The web and how it moves

27 terms in this category.

API
also: application programming interface
A way for one piece of software to ask another piece of software to do something.
authentication
also: auth
Proving who you are to a website, app, or API.
backend
The part of an app the user doesn't see — the server, the database, the logic that runs behind the screens.
browser
The app you use to open websites — Chrome, Safari, Firefox, Edge, and so on.
CI/CD
also: continuous integration, continuous deployment
Automated pipelines that run your tests and deploy your code whenever you push changes.
client
The software making a request — usually your browser or an app you're using.
database
A program that stores your app's data in an organised way, so you can save, find, and update it quickly.
deploy
Putting your code somewhere the world can see it.
DNS
also: Domain Name System
The phonebook of the internet — it turns a domain name into the actual address of a server.
domain
The name you type into a browser to reach a website — like google.com.
endpoint
A specific address on an API for a specific thing you want to do.
frontend
The part of an app you see and click — the screens, buttons, layouts, everything running in your browser.
hosting
Paying a company to run your code on their servers so the world can reach it.
HTTP
The language web browsers and servers use to talk to each other.
Netlify
A hosting service that deploys web apps from GitHub — close sibling to Vercel.
OAuth
A standard way to let one app access your account on another app without handing over your password.
production
also: prod
The live version of your app — the one real users are using right now.
request
The message your app sends when it wants something from an API or a server.
response
The message that comes back after you've sent a request.
REST
The most common style for building APIs.

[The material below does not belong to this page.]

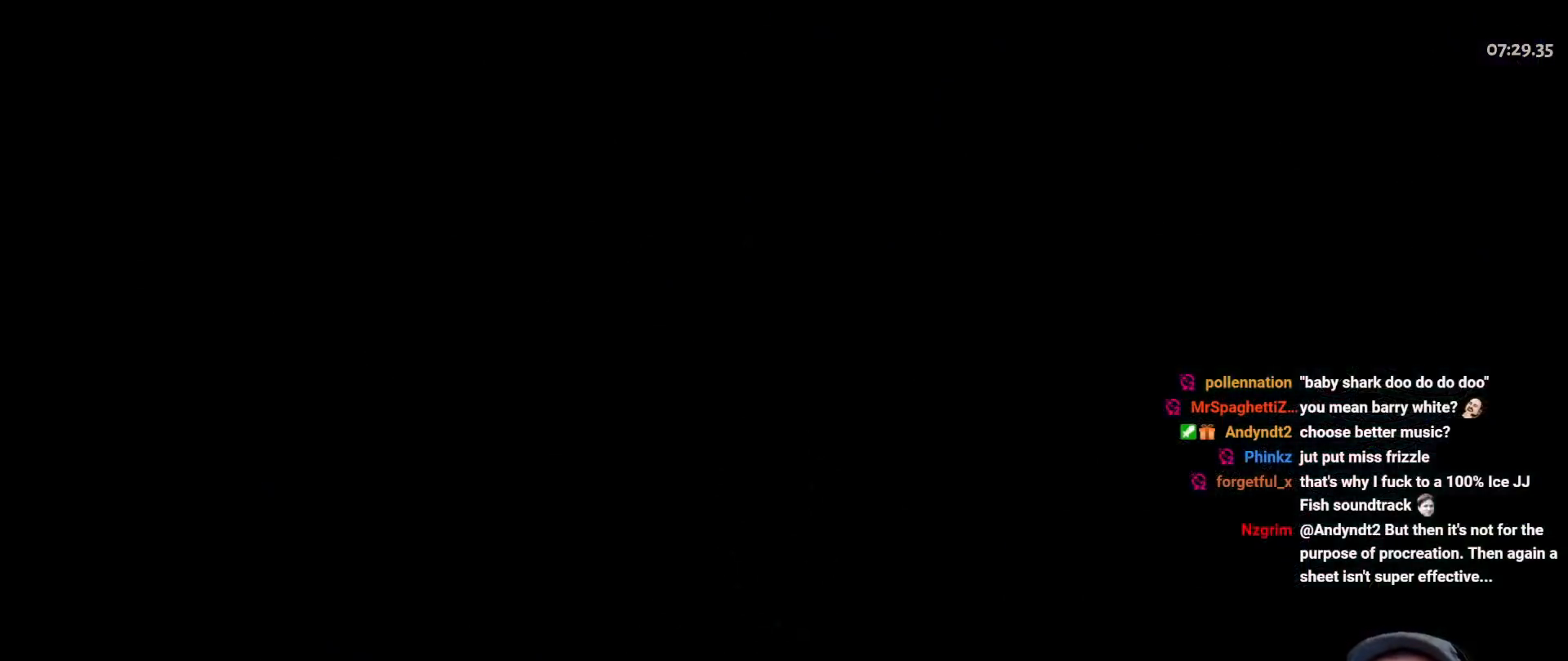
{"dt_ms": 500, "buttons": [], "left_stick": "left", "right_stick": "center", "button_events": []}
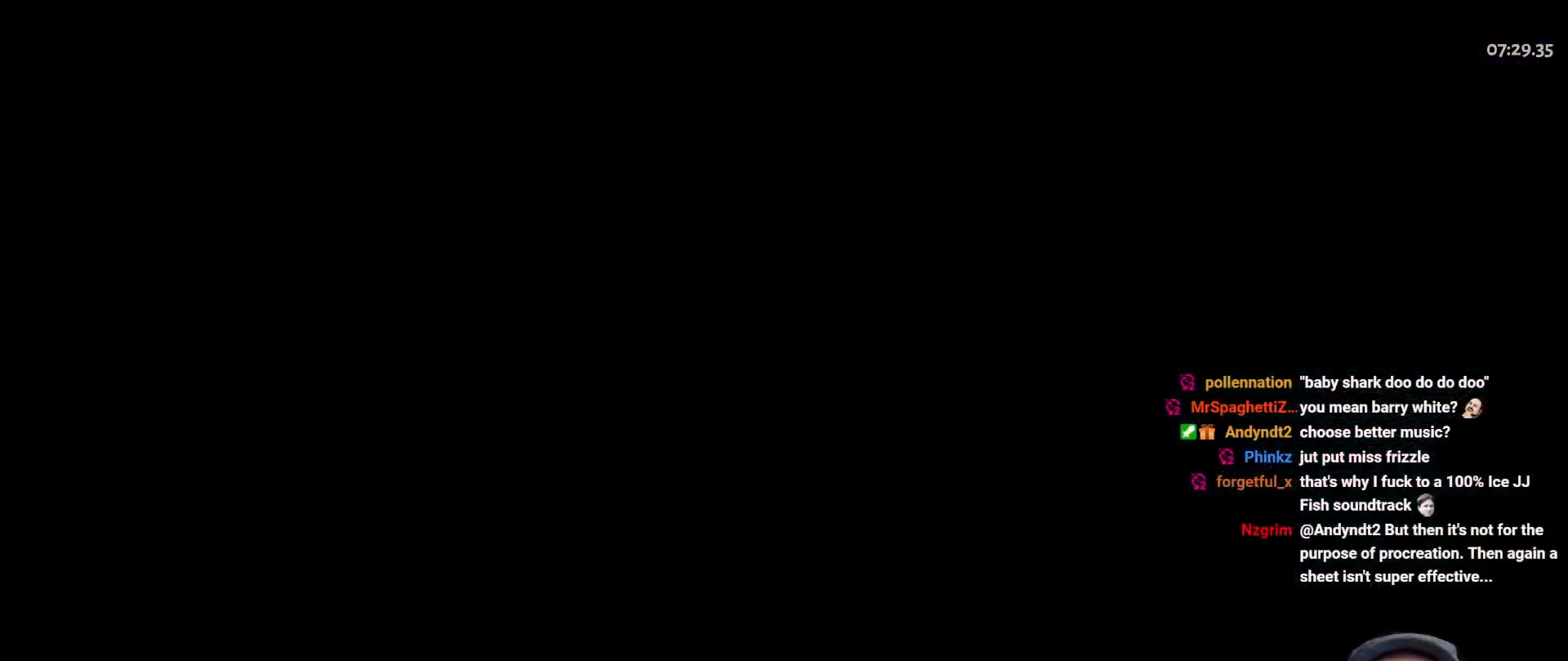
{"dt_ms": 1000, "buttons": ["A"], "left_stick": "up-left", "right_stick": "center", "button_events": [[283, "A", "down"], [417, "A", "up"], [467, "A", "down"], [583, "A", "up"], [933, "A", "down"]]}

REST APIs use web addresses (URLs) and standard actions like GET, POST, and DELETE, so different tools can talk to them the same way.
rollback
Reverting a deploy back to the previous version, usually because the new one broke something.
server
A computer whose job is to answer requests from other computers.
staging
A near-identical copy of your live app, used to test changes before they go to real users.
status code
A short number in an HTTP response that says what happened. 200 means OK, 404 means not found, 500 usually means the server broke.
URL
also: link, web address
The full web address of something — the whole string starting with https://, including the domain and the path to the specific page.
Vercel
A hosting service that specialises in deploying web apps quickly, often straight from GitHub.
webhook
A way for one service to call your app automatically when something happens — instead of your app having to keep asking.